Despite its difficulties and Transport Canada concerns over maintenance practices, Jetsgo continued to confound industry observers with an aggressive expansion campaign that appeared overly ambitious for an airline that was already displaying signs of being stretched too thin. In February the airline announced it was moving deep into WestJet’s backyard with four new routes in Western Canada and the conversion of two seasonal services to year-round. At least one analyst felt that Leblanc might be returning to form and playing for a buyout from WestJet. If that was the game plan, it was too late. At midnight on March 11 the clock ran out. Jetsgo has been criticized for selling tickets up until the last minute. It is difficult to see how it could have done otherwise. To have suspended ticket sales one week or even a few days early would have accelerated the bankruptcy. The greater concern is the fraud that was committed by an airline that advertises new routes and seat sales on services it likely knew would never fly.

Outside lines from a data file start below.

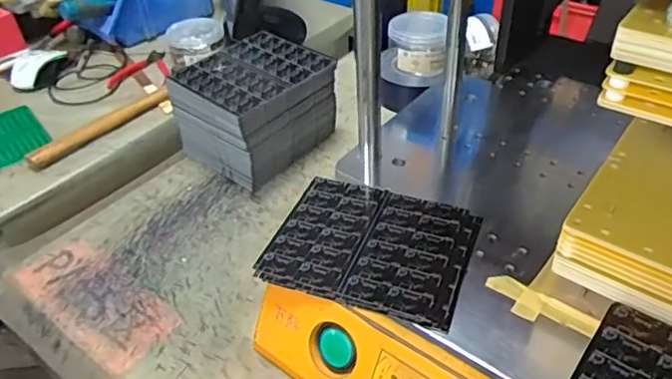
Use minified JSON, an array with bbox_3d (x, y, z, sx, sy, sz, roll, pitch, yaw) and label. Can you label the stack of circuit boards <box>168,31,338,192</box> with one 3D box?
[{"bbox_3d":[-0.101,-0.108,0.756,0.131,0.133,0.167,30,51,33],"label":"stack of circuit boards"}]

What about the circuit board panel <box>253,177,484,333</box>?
[{"bbox_3d":[0.034,0.050,0.536,0.176,0.005,0.147,13,44,19],"label":"circuit board panel"}]

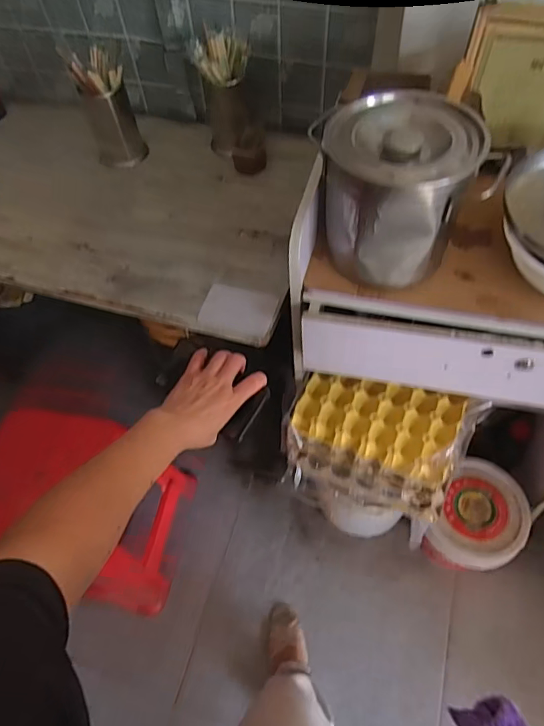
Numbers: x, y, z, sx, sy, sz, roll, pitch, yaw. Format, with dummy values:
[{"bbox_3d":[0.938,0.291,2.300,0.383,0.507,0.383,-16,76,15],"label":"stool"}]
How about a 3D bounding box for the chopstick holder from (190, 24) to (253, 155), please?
[{"bbox_3d":[-0.098,-0.577,1.017,0.111,0.208,0.101,-3,57,2],"label":"chopstick holder"}]

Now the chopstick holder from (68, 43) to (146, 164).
[{"bbox_3d":[-0.357,-0.549,1.032,0.106,0.207,0.093,-29,59,-14],"label":"chopstick holder"}]

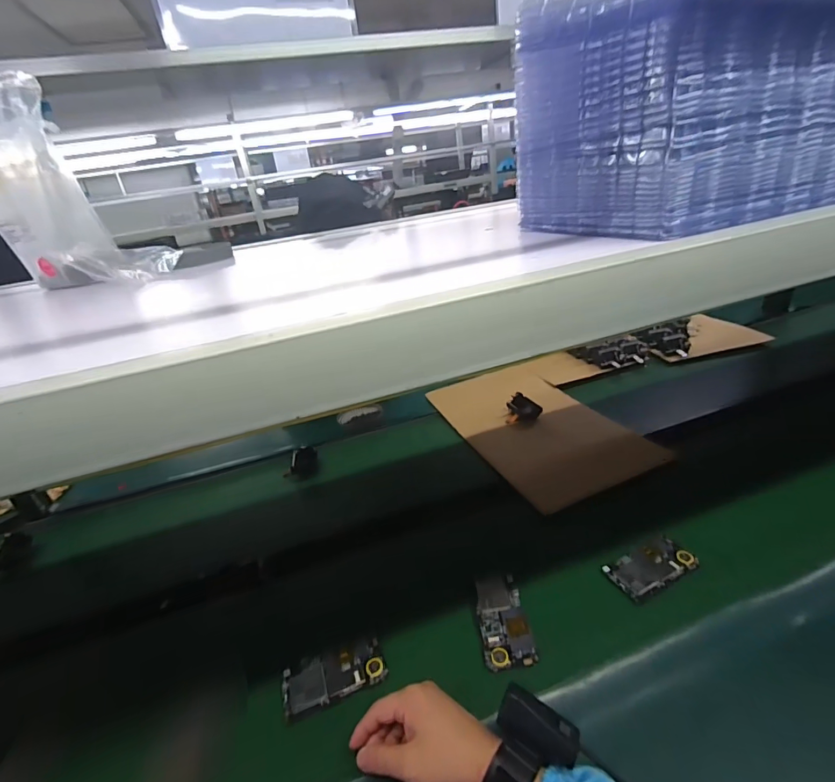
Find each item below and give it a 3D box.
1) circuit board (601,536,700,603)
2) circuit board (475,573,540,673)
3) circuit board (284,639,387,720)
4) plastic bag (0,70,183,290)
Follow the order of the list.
[{"bbox_3d":[0.328,0.250,0.604,0.122,0.012,0.064,-17,28,-19],"label":"circuit board"},{"bbox_3d":[0.112,0.300,0.567,0.062,0.017,0.123,-7,26,1],"label":"circuit board"},{"bbox_3d":[-0.105,0.353,0.533,0.122,0.006,0.062,-14,27,-13],"label":"circuit board"},{"bbox_3d":[-0.453,-0.260,0.548,0.167,0.227,0.175,19,36,42],"label":"plastic bag"}]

And where was the federal government in all of this? The signs of Jetsgo’s demise were everywhere. In its January/February issue, WINGS reported on Vancouver-based Raymond James analyst Ben Cherniavsky’s opinion that Jetsgo had run out of money and would soon be out of business. Surely Transport Minister Jean Lapierre or his staff picked up on some of the chatter. Even if Ottawa was caught unaware (surely the minister also makes routine telephone calls to airline executives to gossip over the potential bankruptcy of competitors?), the government’s response to the collapse of Jetsgo has been woefully inadequate. Canadians will indirectly pay Ottawa $268 million in airport rent this year. It collects $234 million more in air security tax than it spends on security. It is not unreasonable to expect the government to show an interest, by developing a framework that promotes a healthy air transport industry while protecting the consumer’s interest. A good start would be regulating airlines to deposit money from advanced-purchase sales into a trust account. The revenue would not be released until the airplane takes off. Enlightened provinces such as British Columbia, Ontario and Quebec already have travel protection funds for consumers who book flights through a travel agent. That model has to be expanded to include internet sales. Both consumers’ groups and the travel industry pressed for such a safeguard in the aftermath of Canada 3000’s bankruptcy. Fortunately, creditcard companies have stepped in where the federal government has failed to act. At the very least, Ottawa must return all tax money associated with each Jetsgo ticket and compel airport authorities and Nav Canada to do the same.

And what of the future? Jetsgo is dead, the trademark smile wiped permanently off the tails of its ageing gas guzzlers. But can Leblanc make a comeback? Conventional wisdom would say no. But nothing should come as a surprise in an industry with only two constants: airlines do go bankrupt and a Liberal government will continue sitting on its ass.